Еще раз: я помню, что Ярузельский говорил про нас, про меня лично. Но я также помню, что в 1989 году перед ним возникла развилка: или ты встанешь на сторону интересов своей Родины, или ты встанешь на сторону аппарата своей партии. И он выбрал сторону своей Родины. Никто не ждал, что он сможет перемениться. А он – переменился.
Хорошо, возьмем совсем другой пример. Андрей Дмитриевич Сахаров. Про него говорили, что он несет ответственность за атомную бомбу, не покаялся, а зато других учит жить. Но ведь все наоборот: он показал нам, как может измениться советский военпромовский ученый, развернуть всю свою жизнь и пойти другим путем. А вспомните его возвращение из горьковской ссылки. Твердые эмигранты и твердые диссиденты ворчали: старик уже ничего не понимает, он подпирает Горбачева и так далее. А я держал кулаки за Сахарова и за Горбачева. Потому что я видел, что Сахаров идет на риск, проявляет главное мужество. Мужество переоценки. Он понимал, что нет окончательных, окаменевших в своей цельности людей. И Горбачев как аппаратчик Ставрополья был просто другим человеком, нежели Горбачев как инициатор перестройки.

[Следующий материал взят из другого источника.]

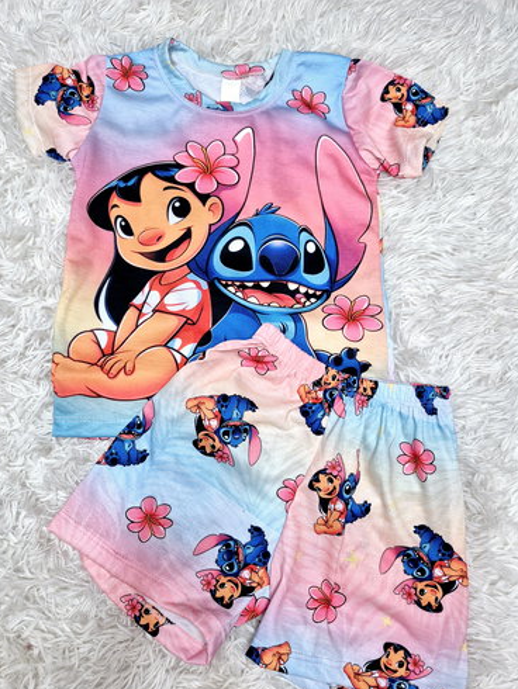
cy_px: 328
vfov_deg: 69.3
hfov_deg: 54.9
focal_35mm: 25
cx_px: 249
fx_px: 498
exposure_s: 1/100
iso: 320
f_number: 1.8
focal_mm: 5.4
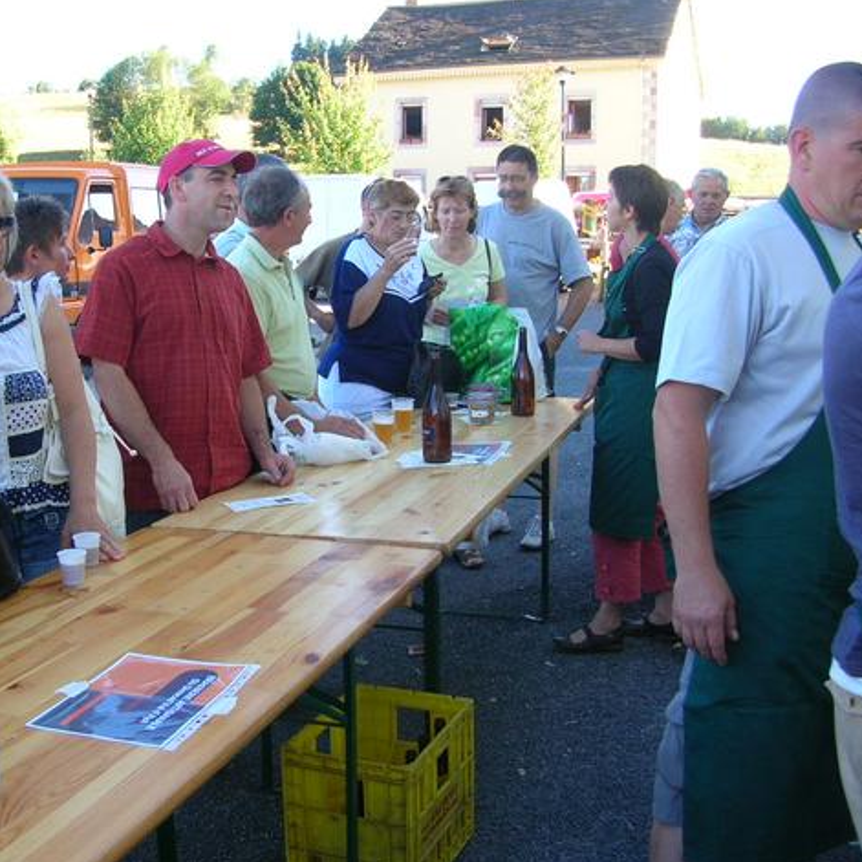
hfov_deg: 39.6
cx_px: 289
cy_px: 432
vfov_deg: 40.0
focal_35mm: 42
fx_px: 1183
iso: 50
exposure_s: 1/83
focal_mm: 5.8
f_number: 2.8
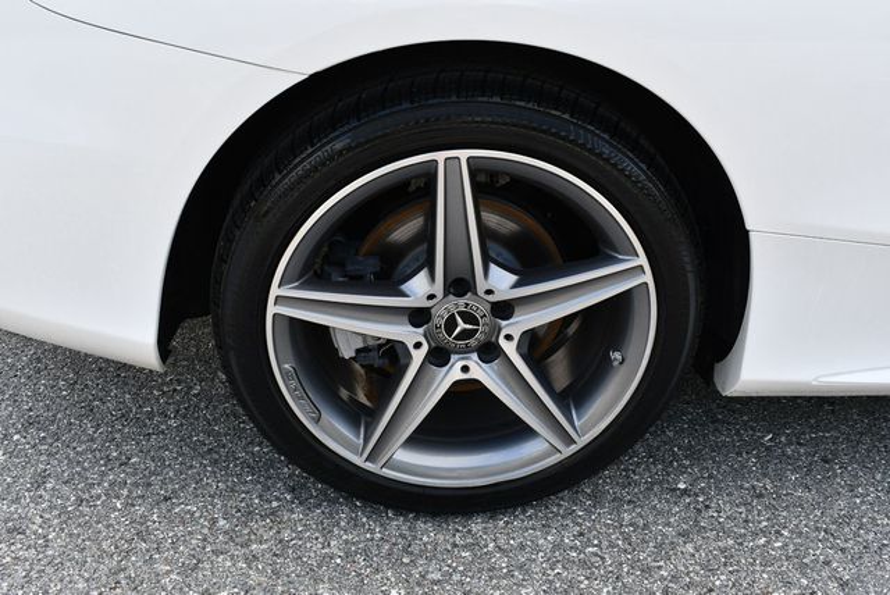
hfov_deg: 53.1
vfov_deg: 36.9
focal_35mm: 36
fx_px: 891
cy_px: 298
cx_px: 445
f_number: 5.6
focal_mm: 18
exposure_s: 1/250
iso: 220
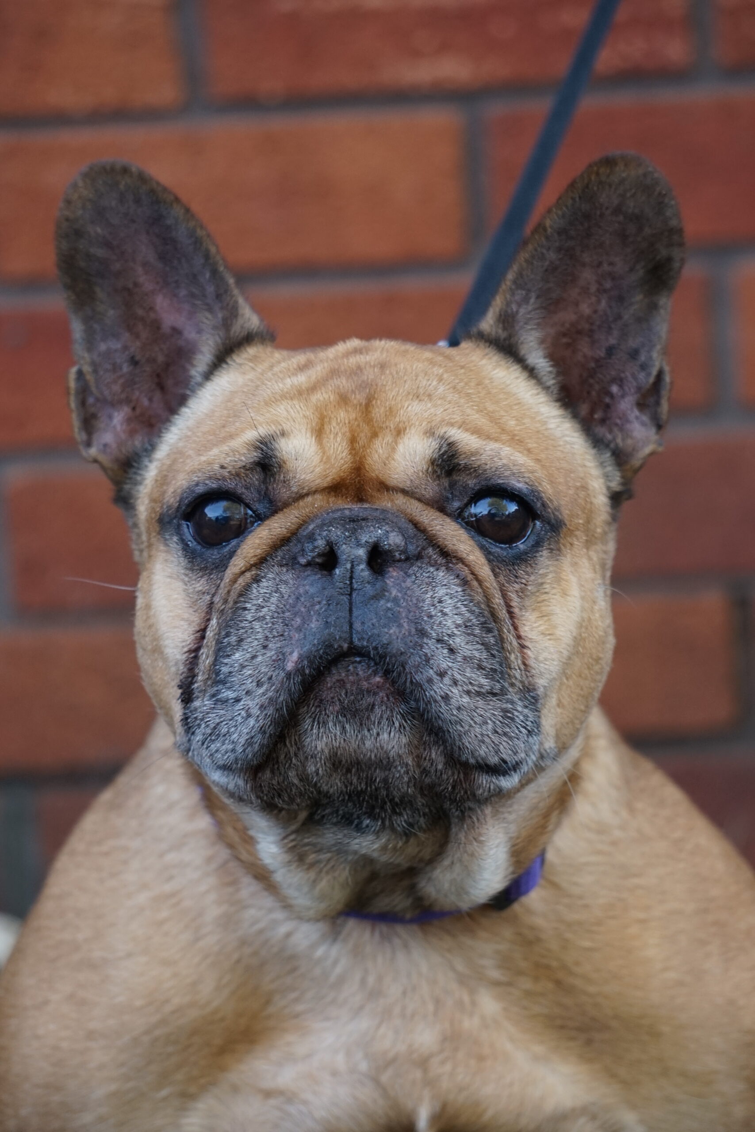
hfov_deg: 8.3
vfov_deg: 12.5
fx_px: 5190
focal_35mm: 165
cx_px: 378
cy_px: 566
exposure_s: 1/200
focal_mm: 110
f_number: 5.6
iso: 500
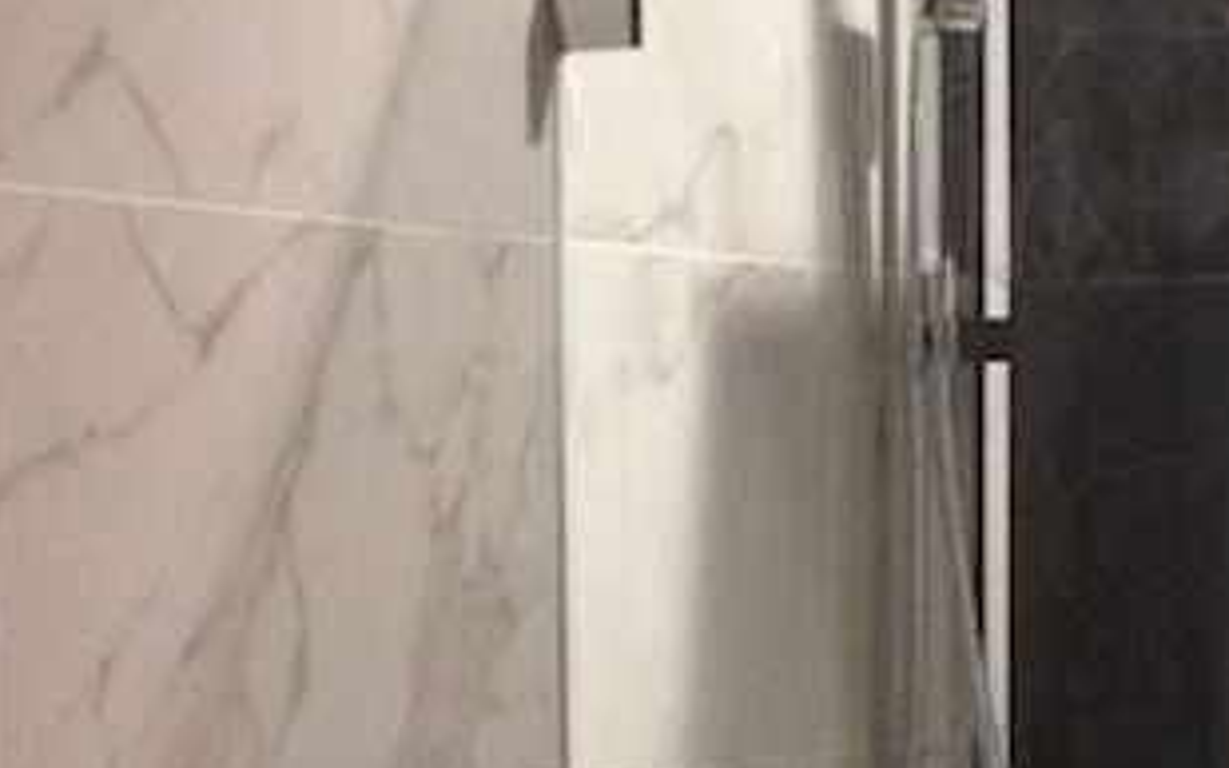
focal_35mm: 151
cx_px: 694
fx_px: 5057
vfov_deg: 8.4
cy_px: 1377
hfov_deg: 13.9
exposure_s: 1/20
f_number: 2.4
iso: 200
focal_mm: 4.12
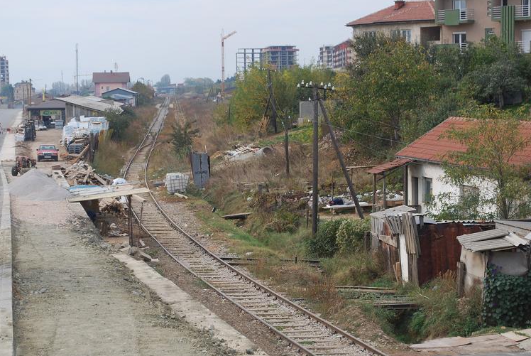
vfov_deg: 16.0
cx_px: 261
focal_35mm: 86
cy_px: 181
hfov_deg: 23.7
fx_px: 1263
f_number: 5.6
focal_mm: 55
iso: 100
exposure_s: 1/125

Ярузельский переменился, Горбачев переменился. Мы не знаем, что будет с людьми, которые сегодня вокруг Путина и вокруг Медведева. И не надо думать, что они до смерти будут такими, как сегодня. Мы столько перемен видели, плохих тоже, но и хороших, что не надо оставлять надежду. Я так думаю. Если нет позитивного сценария для завтрашнего дня, он будет для послезавтрашнего, после послезавтрашнего; все возможно. Но путь полной ненависти, полной борьбы, полной конфронтации – это плохой путь. Спасибо.